+++ RECORDED DATA +++

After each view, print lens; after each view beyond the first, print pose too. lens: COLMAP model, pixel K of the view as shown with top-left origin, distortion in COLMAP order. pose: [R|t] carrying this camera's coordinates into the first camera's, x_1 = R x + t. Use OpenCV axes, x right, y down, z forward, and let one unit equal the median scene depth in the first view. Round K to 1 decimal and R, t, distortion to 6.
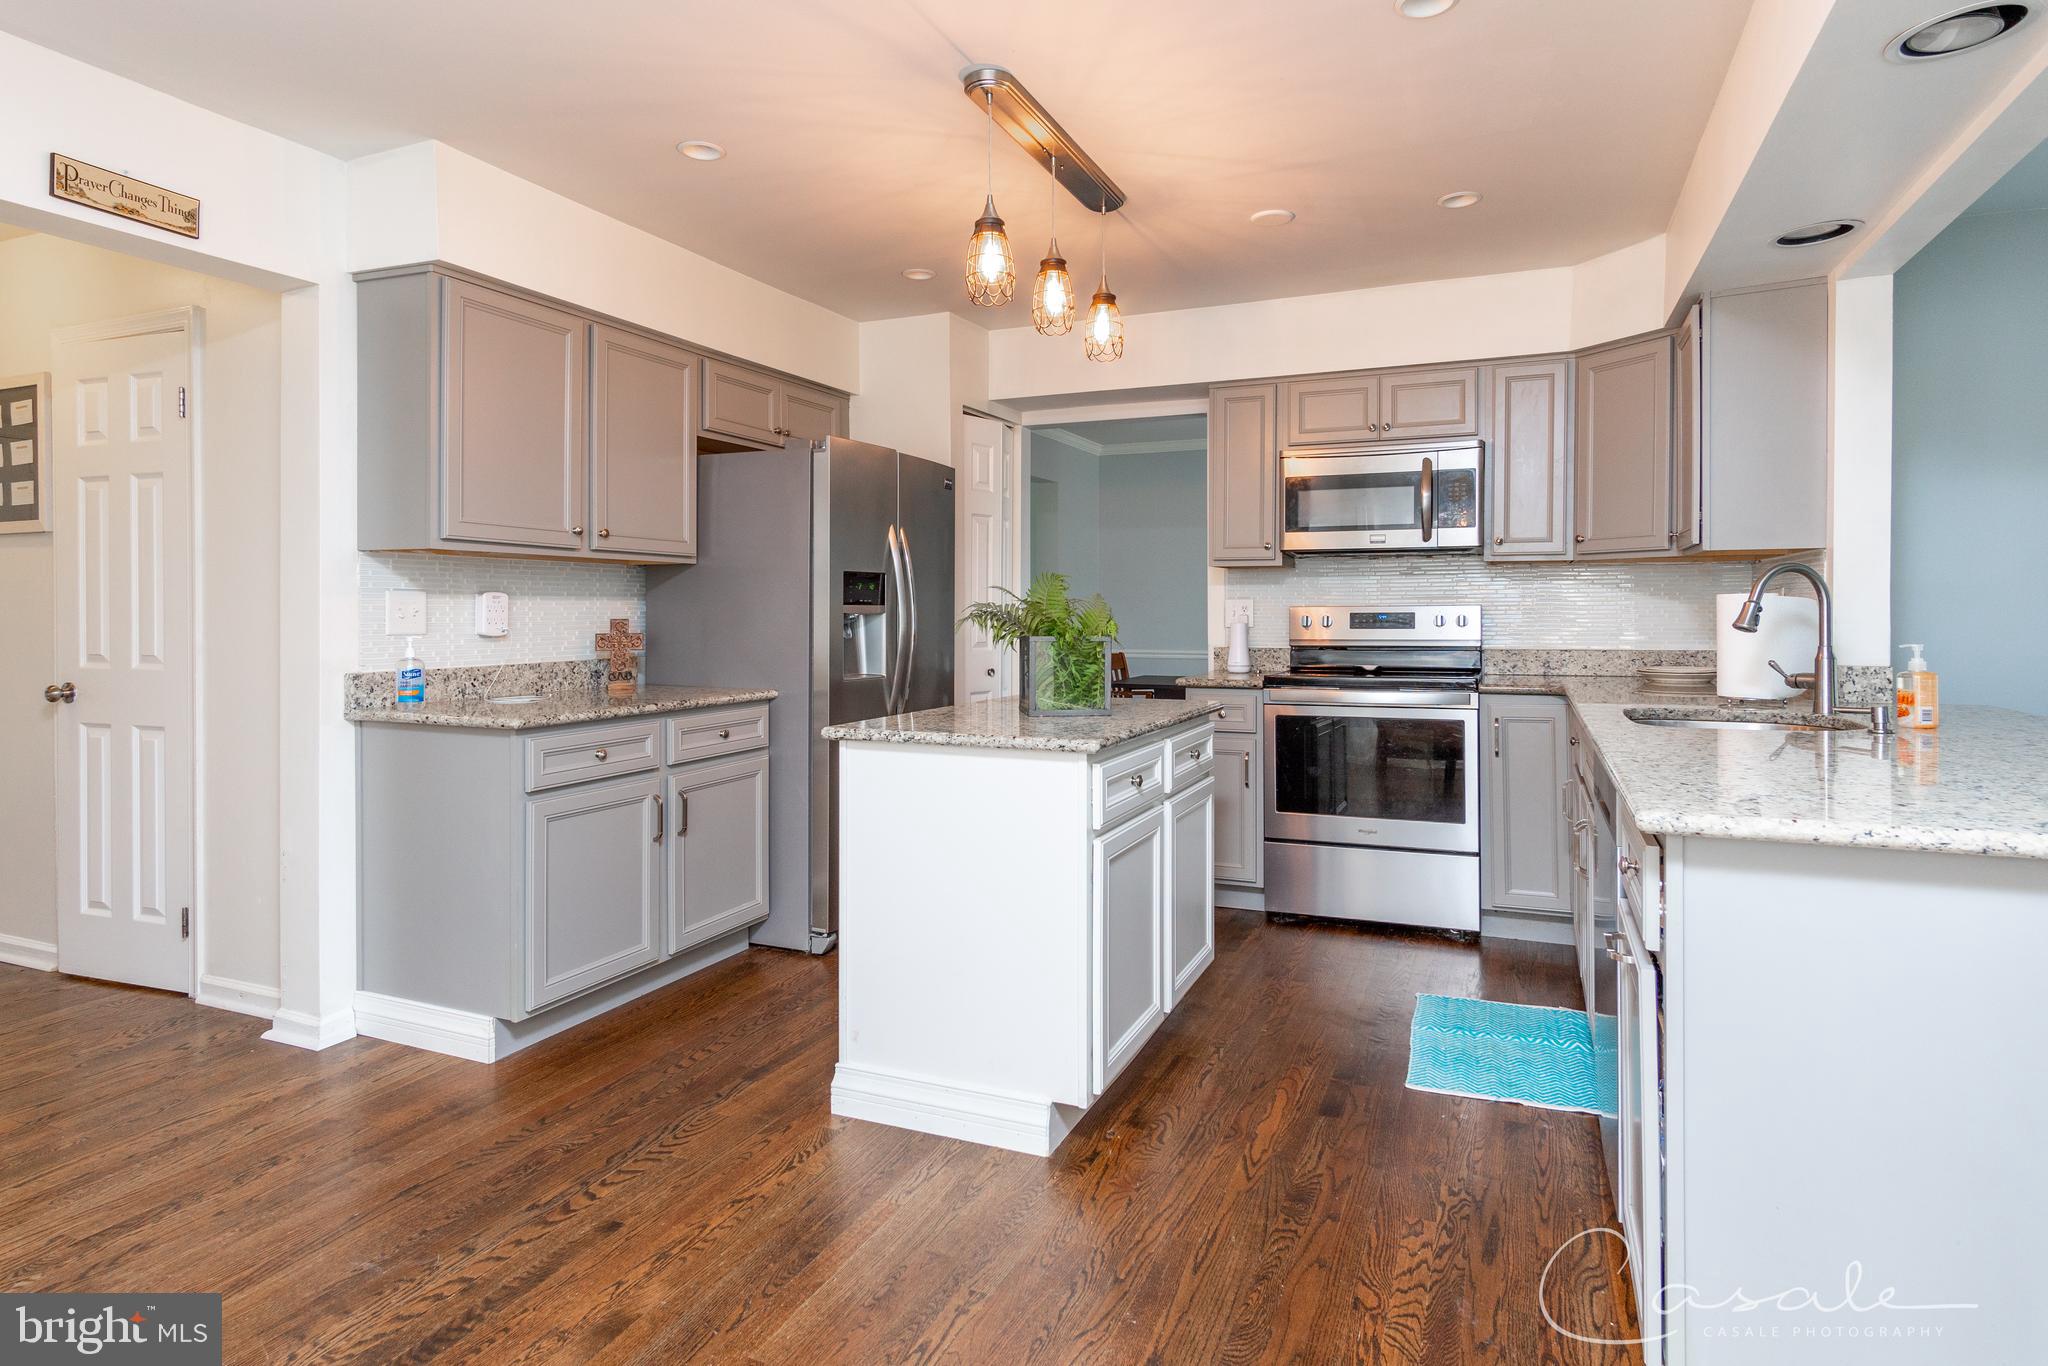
lens RADIAL K [[1087.4, 0, 1018.0], [0, 1087.4, 619.3], [0, 0, 1]] dist [0.012904, -0.000910]
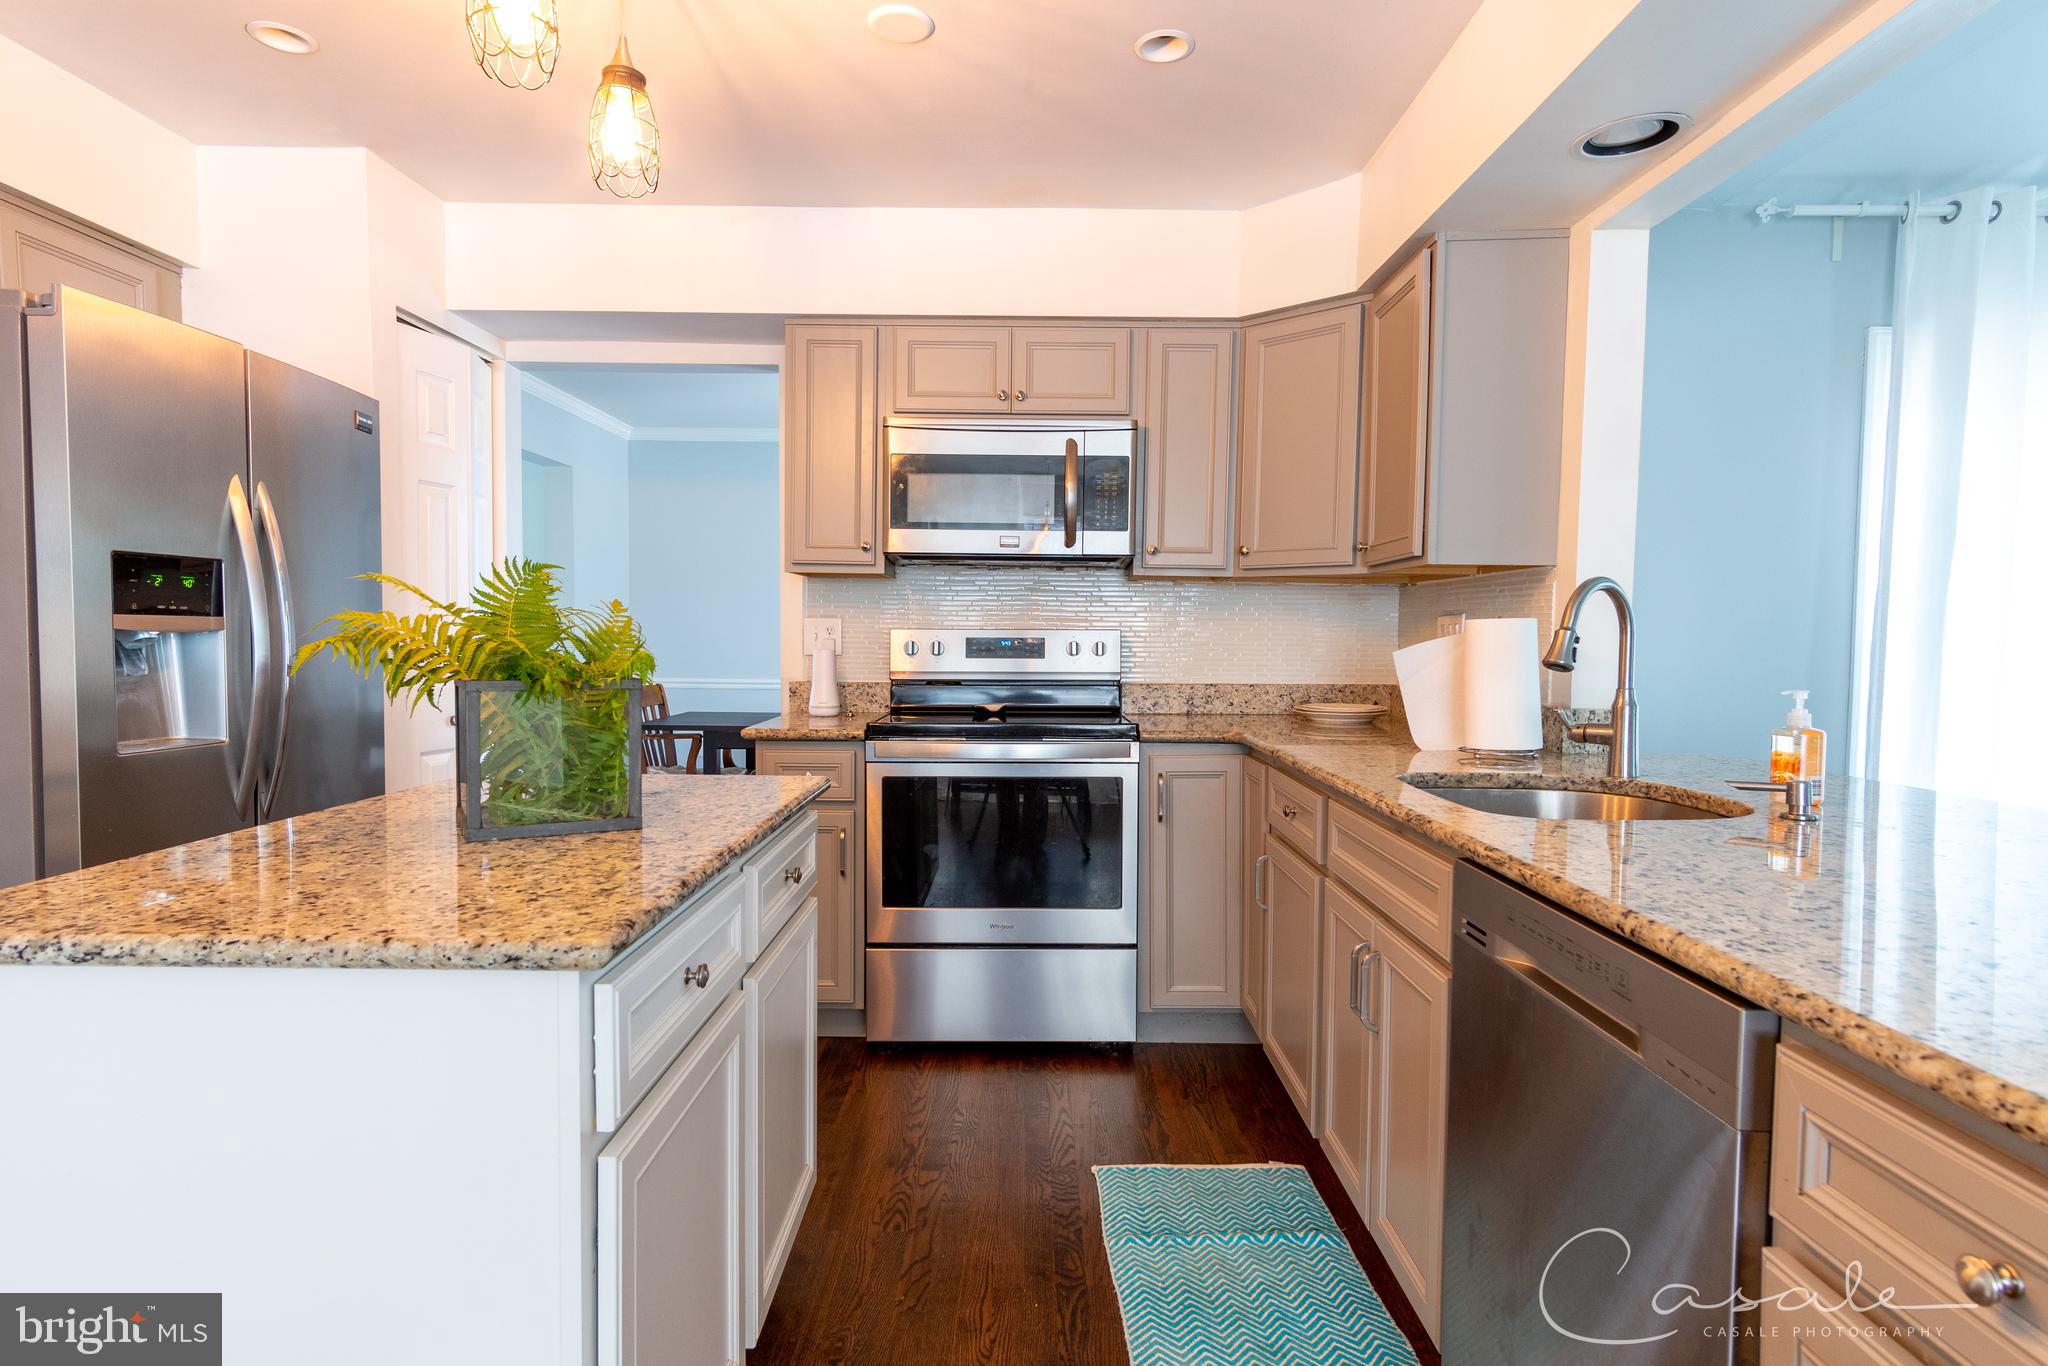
lens RADIAL K [[1087.4, 0, 1016.1], [0, 1087.4, 689.5], [0, 0, 1]] dist [0.012904, -0.000910]
pose [[0.916391, -0.009963, 0.400160, 0.028011], [-0.007755, 0.999061, 0.042632, -0.002586], [-0.400209, -0.042171, 0.915453, 0.303094]]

+++

_YOUR ASSIGNMENT_
Repeat all of the lines above with "print" swapped for "output" and everything else left unchanged, omitting the pictures.

_RESULT OF THE TASK_
After each view, output lens; after each view beyond the first, output pose too. lens: COLMAP model, pixel K of the view as shown with top-left origin, distortion in COLMAP order. pose: [R|t] carrying this camera's coordinates into the first camera's, x_1 = R x + t. Use OpenCV axes, x right, y down, z forward, and let one unit equal the median scene depth in the first view. Round K to 1 decimal and R, t, distortion to 6.
lens RADIAL K [[1087.4, 0, 1018.0], [0, 1087.4, 619.3], [0, 0, 1]] dist [0.012904, -0.000910]
lens RADIAL K [[1087.4, 0, 1016.1], [0, 1087.4, 689.5], [0, 0, 1]] dist [0.012904, -0.000910]
pose [[0.916391, -0.009963, 0.400160, 0.028011], [-0.007755, 0.999061, 0.042632, -0.002586], [-0.400209, -0.042171, 0.915453, 0.303094]]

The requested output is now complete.